── BRANO CITATO ──

# Cosa rischio se spedisco con contrassegno?



## Milo (1 Dicembre 2020)

Devo vendere una console a una persona, lui chiede il contrassegno, ci sono dei rischi dalla parte del venditore? Può non ritirare la merce e quindi torna indietro ma sennò altri rischi ci sono?


----------



## Rudi84 (1 Dicembre 2020)

Milo ha scritto:


> Devo vendere una console a una persona, lui chiede il contrassegno, ci sono dei rischi dalla parte del venditore? Può non ritirare la merce e quindi torna indietro ma sennò altri rischi ci sono?



se è una ps5 la vorrei anch'io


----------



## bmb (1 Dicembre 2020)

Milo ha scritto:


> Devo vendere una console a una persona, lui chiede il contrassegno, ci sono dei rischi dalla parte del venditore? Può non ritirare la merce e quindi torna indietro ma sennò altri rischi ci sono?



In teoria il corriere se ne va o coi soldi o col pacco.


----------



## Andris (1 Dicembre 2020)

───

→ **COMPITI DELL'ESERCIZIO**:
a) Nella discussione sul contrassegno, che cosa deve vendere Milo?
b) Riporta le voci dalla riga che contiene "To the nearest" fino alla fine delle voci, sostituendo "series" con "dataset" e lasciando invariato tutto il resto. Ometti le immagini.

── VOCI ESTRATTE ──

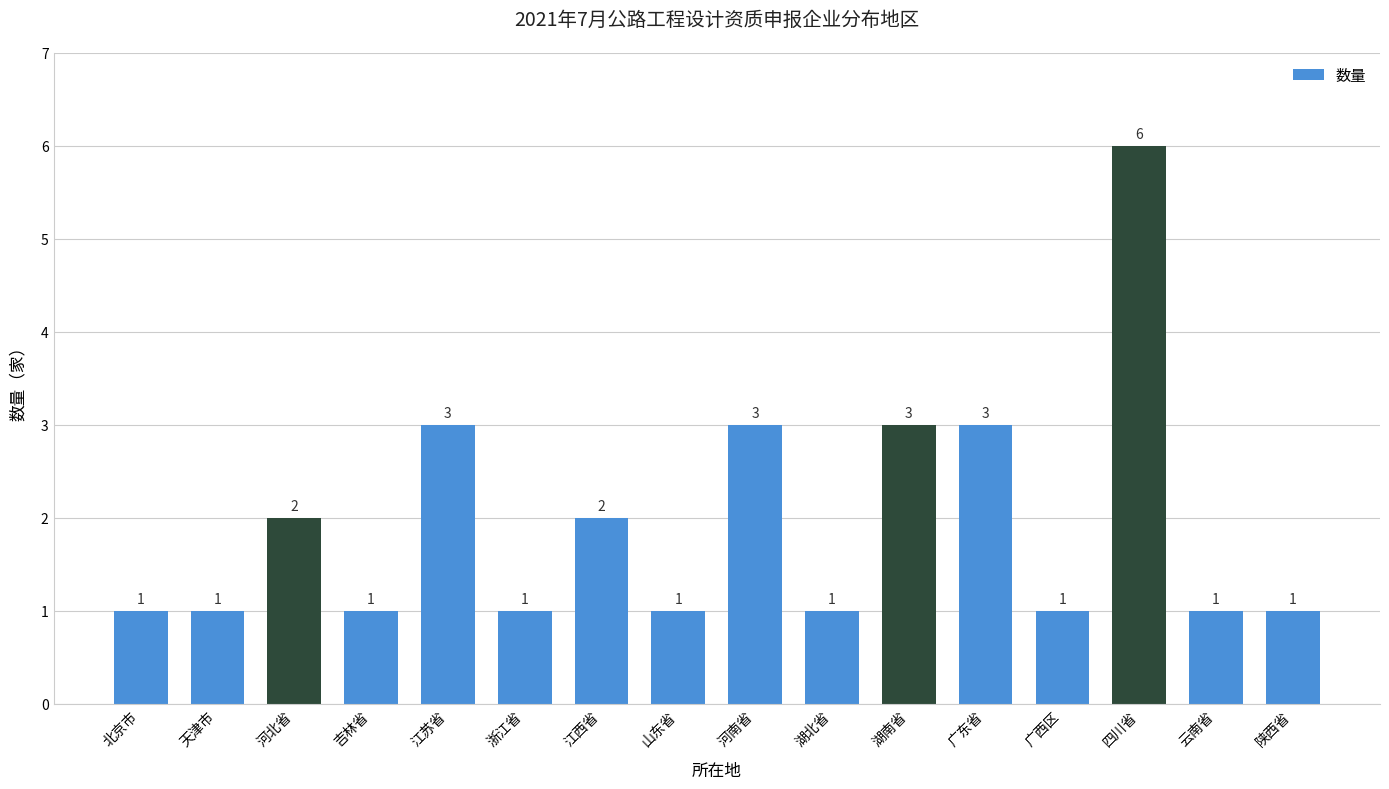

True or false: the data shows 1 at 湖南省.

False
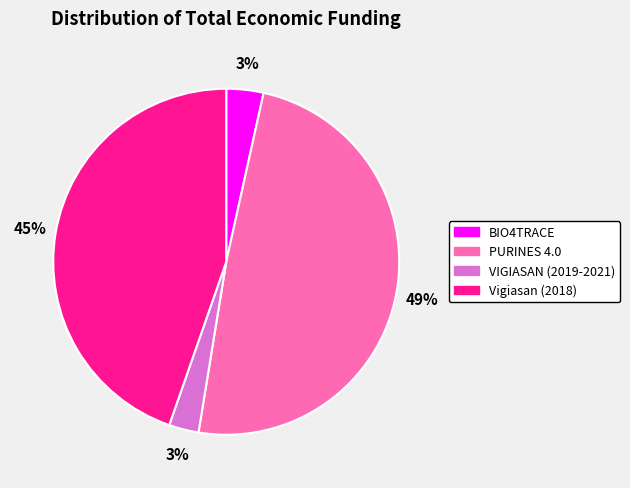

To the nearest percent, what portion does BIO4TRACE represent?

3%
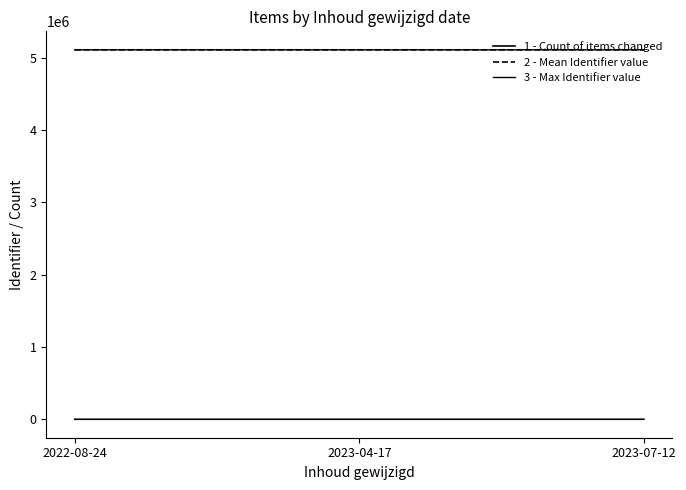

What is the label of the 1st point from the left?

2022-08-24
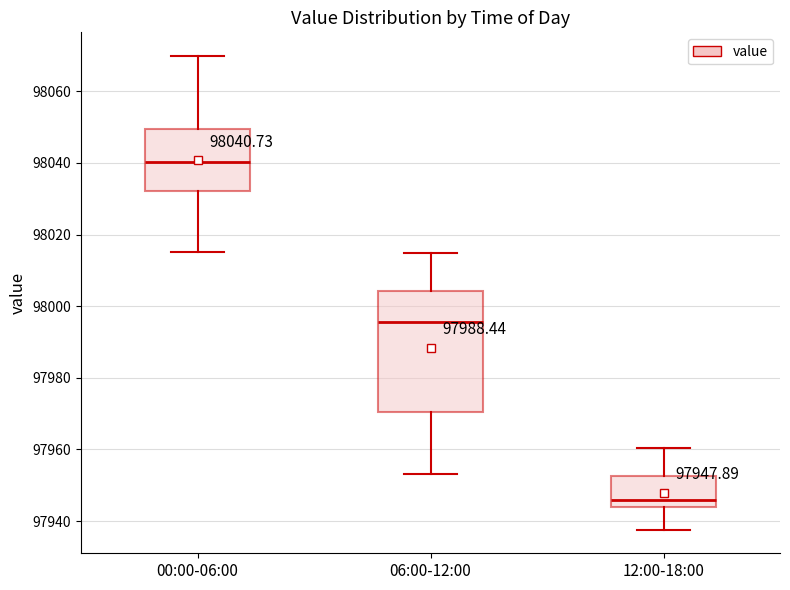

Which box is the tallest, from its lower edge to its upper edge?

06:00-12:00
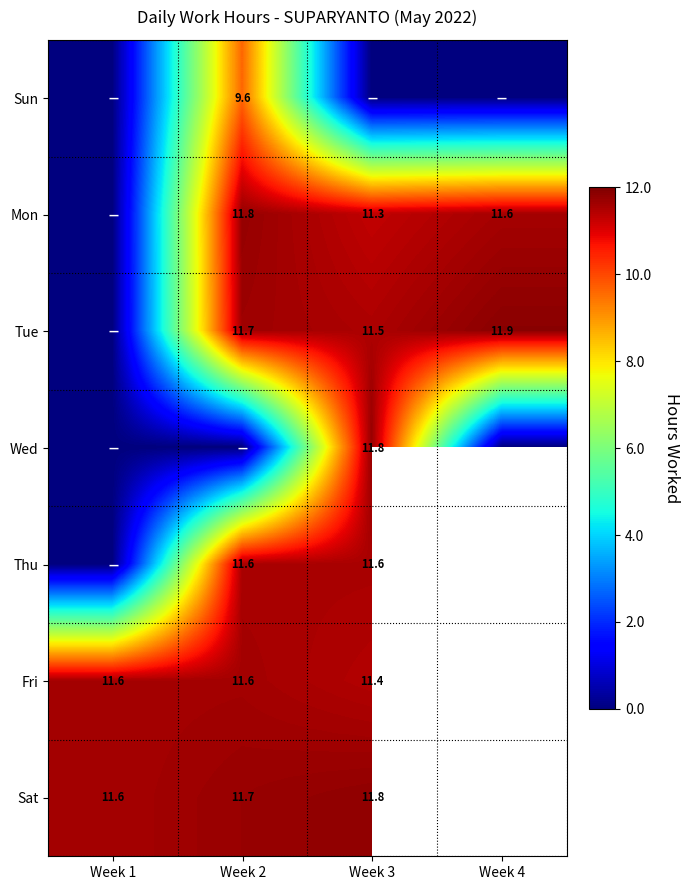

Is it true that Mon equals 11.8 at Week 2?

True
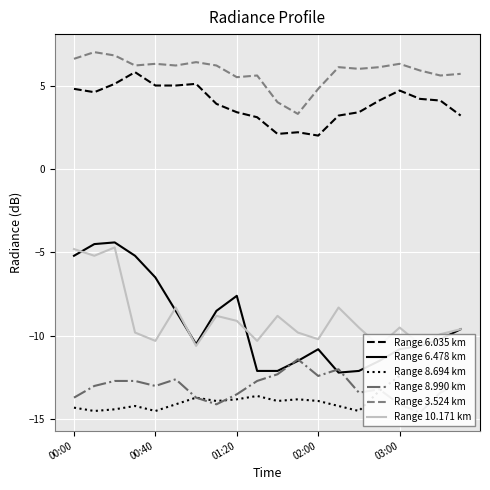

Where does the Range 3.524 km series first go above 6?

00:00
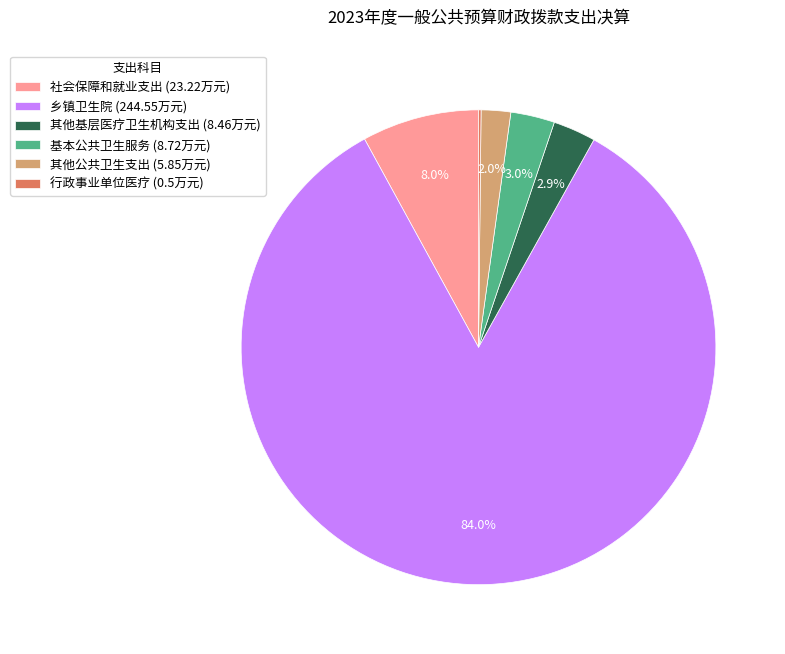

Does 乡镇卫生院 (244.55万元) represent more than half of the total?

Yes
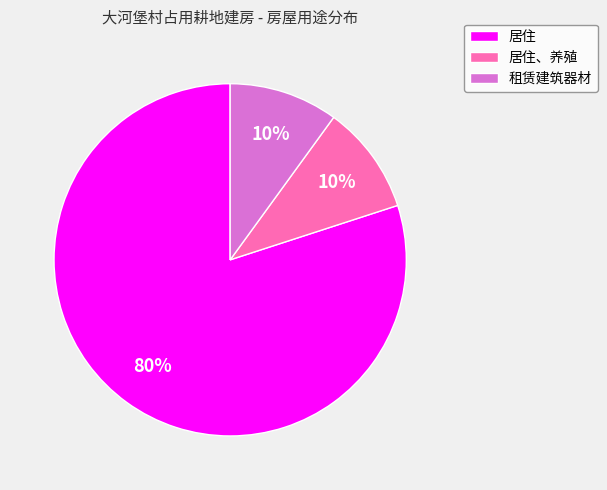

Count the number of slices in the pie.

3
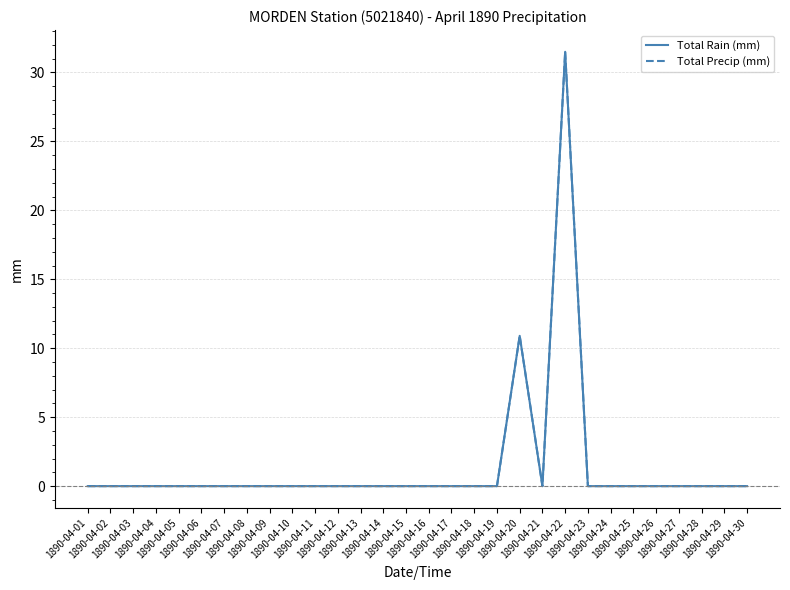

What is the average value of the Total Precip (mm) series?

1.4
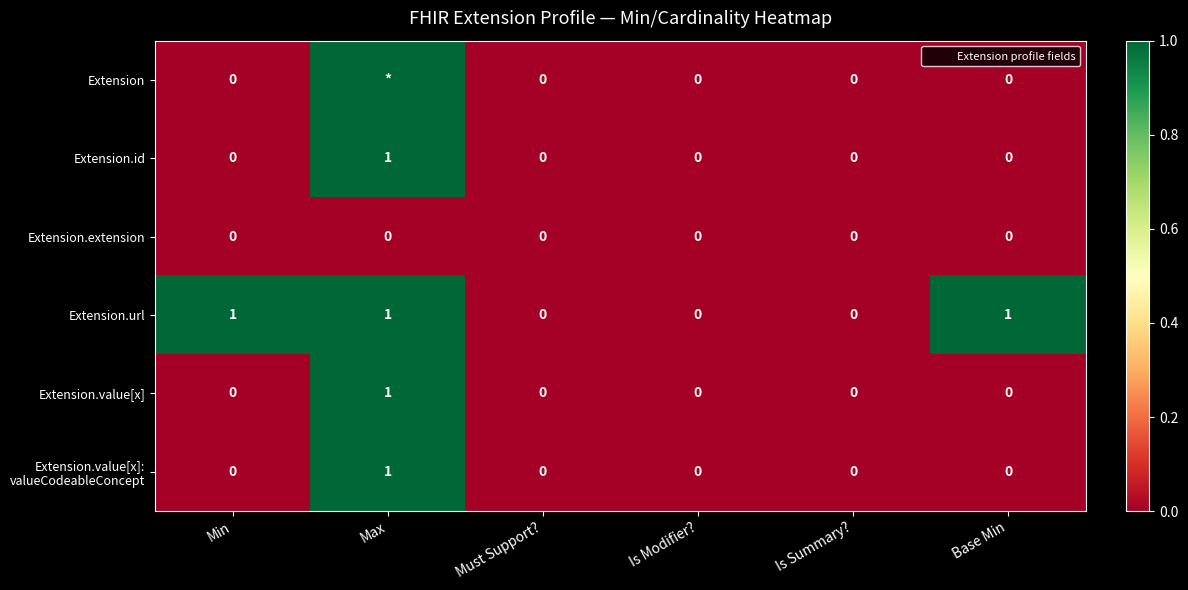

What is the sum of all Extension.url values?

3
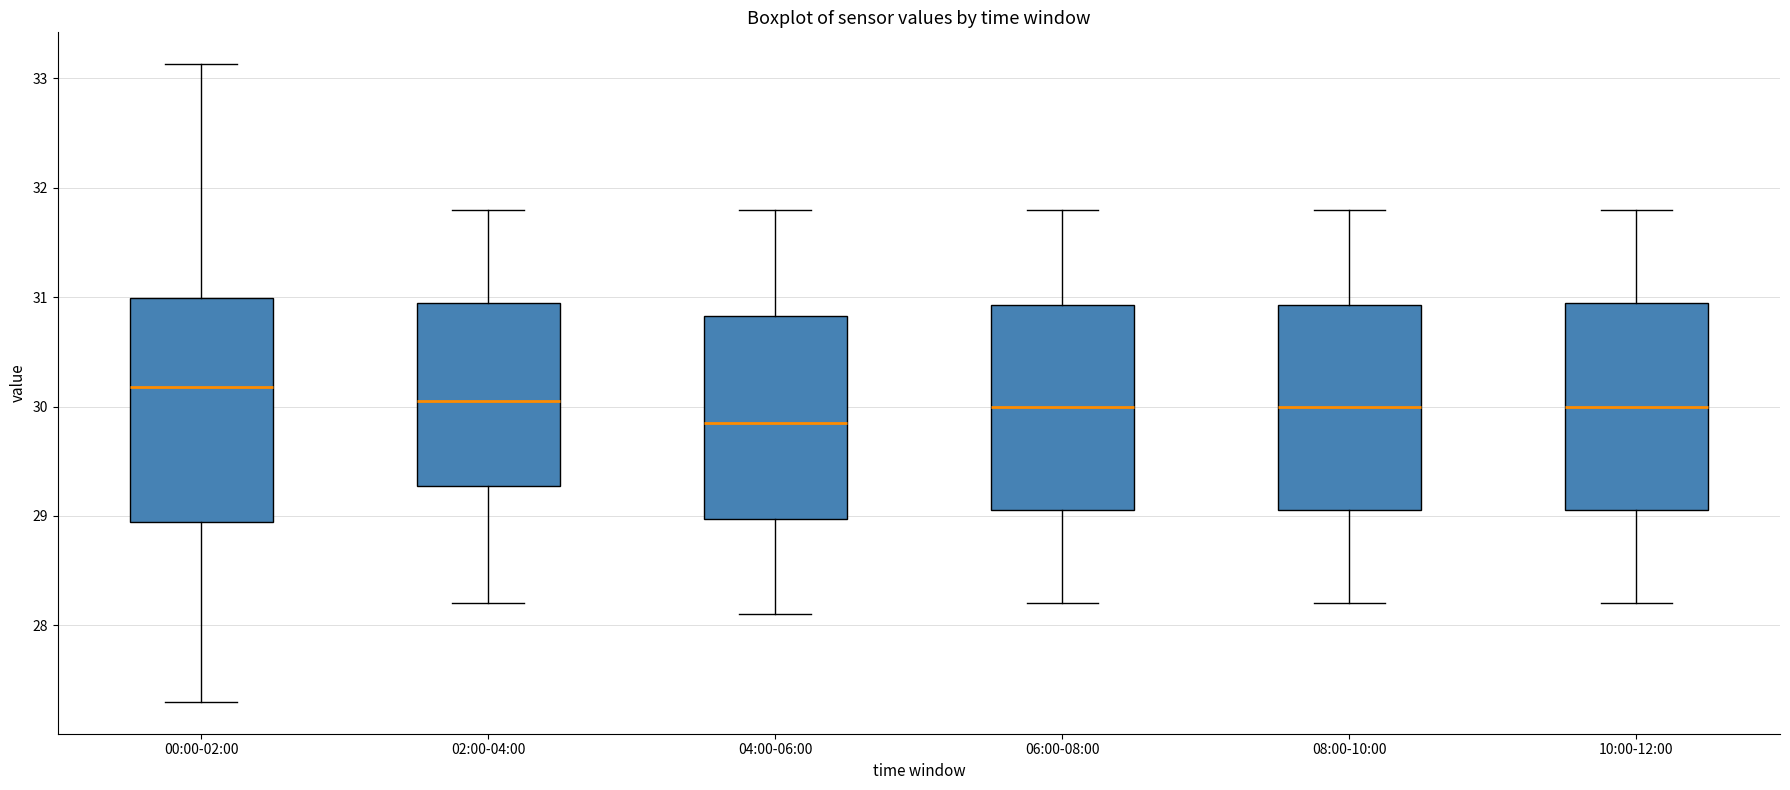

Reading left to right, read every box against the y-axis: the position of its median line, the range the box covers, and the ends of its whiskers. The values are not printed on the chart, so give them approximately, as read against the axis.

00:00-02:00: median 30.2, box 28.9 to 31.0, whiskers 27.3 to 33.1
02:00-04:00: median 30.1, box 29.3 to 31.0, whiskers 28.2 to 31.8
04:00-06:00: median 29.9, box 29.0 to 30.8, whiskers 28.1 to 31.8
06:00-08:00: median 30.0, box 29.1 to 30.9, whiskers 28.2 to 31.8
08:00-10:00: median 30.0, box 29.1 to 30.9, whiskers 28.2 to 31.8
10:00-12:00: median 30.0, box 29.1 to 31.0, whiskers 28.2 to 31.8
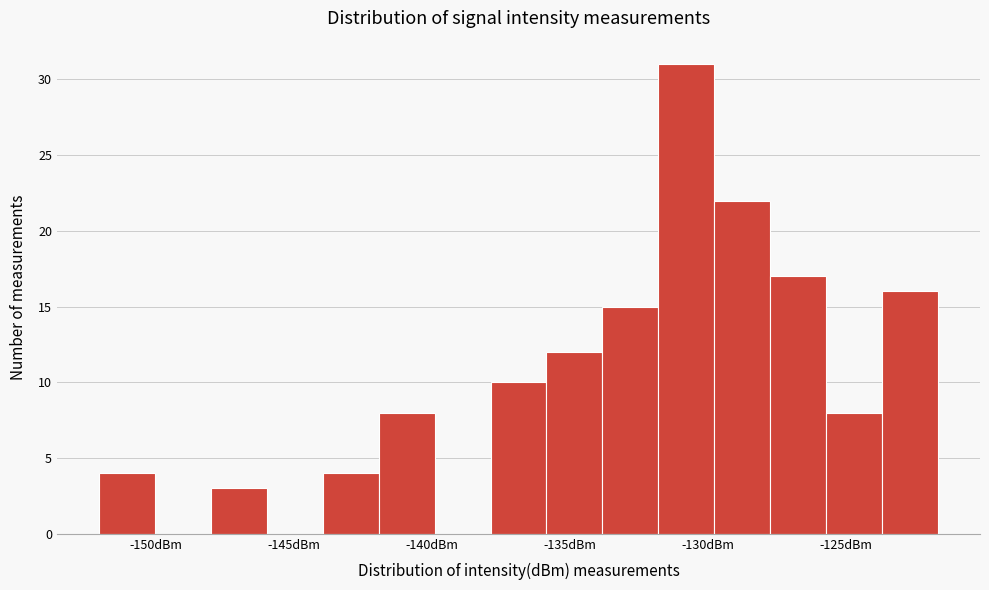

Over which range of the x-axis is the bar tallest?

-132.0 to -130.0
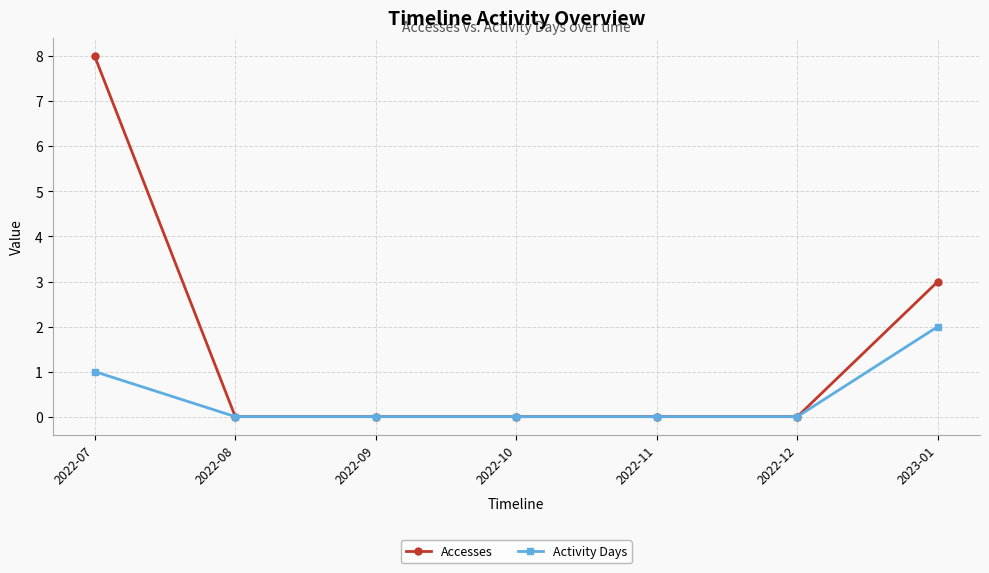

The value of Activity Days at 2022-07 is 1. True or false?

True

───

→ **RISPOSTE AI COMPITI**:
a) Una console.

b)
To the nearest percent, what portion does BIO4TRACE represent?

3%

What is the label of the 1st point from the left?

2022-08-24

Which box is the tallest, from its lower edge to its upper edge?

06:00-12:00

Is it true that Mon equals 11.8 at Week 2?

True

Where does the Range 3.524 km dataset first go above 6?

00:00

Does 乡镇卫生院 (244.55万元) represent more than half of the total?

Yes

Count the number of slices in the pie.

3

What is the average value of the Total Precip (mm) dataset?

1.4

What is the sum of all Extension.url values?

3

Reading left to right, read every box against the y-axis: the position of its median line, the range the box covers, and the ends of its whiskers. The values are not printed on the chart, so give them approximately, as read against the axis.

00:00-02:00: median 30.2, box 28.9 to 31.0, whiskers 27.3 to 33.1
02:00-04:00: median 30.1, box 29.3 to 31.0, whiskers 28.2 to 31.8
04:00-06:00: median 29.9, box 29.0 to 30.8, whiskers 28.1 to 31.8
06:00-08:00: median 30.0, box 29.1 to 30.9, whiskers 28.2 to 31.8
08:00-10:00: median 30.0, box 29.1 to 30.9, whiskers 28.2 to 31.8
10:00-12:00: median 30.0, box 29.1 to 31.0, whiskers 28.2 to 31.8

Over which range of the x-axis is the bar tallest?

-132.0 to -130.0

The value of Activity Days at 2022-07 is 1. True or false?

True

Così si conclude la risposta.